Une amie lui fait remarquer cependant que le travail et le temps qu’elle y consacre méritent salaire. C’est donc en 2019 qu’elle passe le pas et se déclare auto-entrepreneure. Traitant avec différents partenaires ou avec Rungis directement, Caro sélectionne avec exigence les produits qu’elle veut pour ses étals. Alors oui, les fruits et légumes ne sont plus à prix coûtant, mais ils gardent toutefois un bon rapport qualité-prix. Le confinement lui fait passer à la vitesse supérieure en développant les commandes et un service livraison. L’ancienne responsable export qui sommeillait a ressorti ses antennes et suit à présent de très près le cours de ses produits afin de les ajuster au mieux sur son site. Mais les variations, parfois trop rapides, peuvent être difficiles à gérer. Alors, quand le prix du chou-fleur s’envole, elle n’hésite pas à prévenir ses clients pour leur permettre d’annuler leur commande s’ils le souhaitent. Une commerciale sacrément mère-poule ! « Ce que j’aime le plus, affirme Caro dans un sourire de mamie-nova, c’est quand les gens viennent à mon marché pour papoter. Si vous saviez le nombre de personnes qui sont reparties avec les yeux brillants et des solutions sous le bras. Mettre les gens en lien pour dénouer les situations, c’est ça qui me fait vibrer ».

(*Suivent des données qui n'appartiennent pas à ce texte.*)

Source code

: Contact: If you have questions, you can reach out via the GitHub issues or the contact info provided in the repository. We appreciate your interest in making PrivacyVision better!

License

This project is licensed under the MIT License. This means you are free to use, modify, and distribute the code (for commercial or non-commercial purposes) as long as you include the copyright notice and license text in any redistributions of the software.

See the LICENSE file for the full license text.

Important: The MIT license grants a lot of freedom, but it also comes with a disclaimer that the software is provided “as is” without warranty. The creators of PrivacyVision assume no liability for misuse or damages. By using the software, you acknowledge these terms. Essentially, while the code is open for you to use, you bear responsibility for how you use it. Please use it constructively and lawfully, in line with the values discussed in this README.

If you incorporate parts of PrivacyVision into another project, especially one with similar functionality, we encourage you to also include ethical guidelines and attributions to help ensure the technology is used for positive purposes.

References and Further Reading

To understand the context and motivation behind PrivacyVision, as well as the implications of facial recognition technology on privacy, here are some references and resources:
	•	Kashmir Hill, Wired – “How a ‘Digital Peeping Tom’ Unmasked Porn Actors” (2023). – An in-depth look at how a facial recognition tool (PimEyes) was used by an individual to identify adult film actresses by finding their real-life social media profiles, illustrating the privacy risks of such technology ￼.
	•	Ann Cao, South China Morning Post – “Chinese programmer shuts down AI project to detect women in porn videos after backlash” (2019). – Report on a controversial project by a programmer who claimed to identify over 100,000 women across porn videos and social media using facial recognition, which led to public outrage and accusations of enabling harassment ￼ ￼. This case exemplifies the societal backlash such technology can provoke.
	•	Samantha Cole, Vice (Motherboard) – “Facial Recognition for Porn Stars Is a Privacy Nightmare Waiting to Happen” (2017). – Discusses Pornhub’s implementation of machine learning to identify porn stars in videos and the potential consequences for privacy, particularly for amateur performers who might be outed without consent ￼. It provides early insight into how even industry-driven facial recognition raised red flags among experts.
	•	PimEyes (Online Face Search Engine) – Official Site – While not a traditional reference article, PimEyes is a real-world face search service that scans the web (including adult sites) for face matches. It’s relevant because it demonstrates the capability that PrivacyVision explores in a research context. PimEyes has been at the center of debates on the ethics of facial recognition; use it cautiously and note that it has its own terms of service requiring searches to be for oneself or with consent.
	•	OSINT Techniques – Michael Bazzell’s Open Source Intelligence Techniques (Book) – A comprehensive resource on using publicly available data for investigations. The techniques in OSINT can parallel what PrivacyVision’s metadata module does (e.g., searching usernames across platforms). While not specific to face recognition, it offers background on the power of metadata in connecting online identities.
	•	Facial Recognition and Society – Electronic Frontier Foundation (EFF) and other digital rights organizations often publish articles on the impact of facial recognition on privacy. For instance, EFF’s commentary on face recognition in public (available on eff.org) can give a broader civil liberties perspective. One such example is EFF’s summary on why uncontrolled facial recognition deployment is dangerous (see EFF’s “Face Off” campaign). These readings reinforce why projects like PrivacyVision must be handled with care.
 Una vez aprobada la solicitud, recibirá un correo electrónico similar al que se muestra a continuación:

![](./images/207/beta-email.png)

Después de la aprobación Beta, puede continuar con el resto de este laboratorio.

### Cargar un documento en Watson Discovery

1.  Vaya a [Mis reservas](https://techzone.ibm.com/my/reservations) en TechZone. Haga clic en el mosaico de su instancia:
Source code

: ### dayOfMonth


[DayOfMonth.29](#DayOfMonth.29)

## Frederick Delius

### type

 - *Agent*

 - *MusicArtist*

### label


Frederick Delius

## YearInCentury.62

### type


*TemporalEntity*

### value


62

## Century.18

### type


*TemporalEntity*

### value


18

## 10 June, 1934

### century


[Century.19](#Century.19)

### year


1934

Aujourd’hui, “Caro fait son marché” est une entreprise familiale qui advient comme une bénédiction. Son mari, au chômage pendant le confinement, l’a en effet rejointe dans l’aventure. Mettant tous leurs œufs dans le même panier, ils ont choisi toutefois d’élargir l’offre avec des produits du terroir qu’ils consomment et qui leur tiennent à cœur. Le Jurançon du Clos Uroulat, le miel et la tomme des Pyrénées reviennent dans leurs bagages au retour des vacances dans leur fief familial, le brezain (fromage à raclette) provient d’Annecy où habite sa sœur, et les Côtes rôties, du Clos du Pigeonnier où sa fille, étudiante en œnologie, a fait un stage. Créative, elle est toujours à l’affût de nouveaux partenariats pour proposer d’autres produits comme de la boulangerie bio ou des céréales en vrac.

Quand Caroline me parle de terroir, j’ai le sentiment que la boucle est bouclée pour cette ancienne petite fille de la campagne qui a grandi au milieu des vergers de pommes et de cerises à la frontière Yvelinoise, près de Houdan. Elle se souvient des récoltes pour les compotes et les confitures qu’elle préparait avec sa mère et ses trois sœurs. C’est certainement là qu’ont été semés l’amour des bonnes choses, du bien-être, de l’anti-gaspi, du partage et de l’esprit d’audace, ces valeurs que les épreuves de la vie ont ensuite fait germer et que les Desquest sont à présent heureux de transmettre.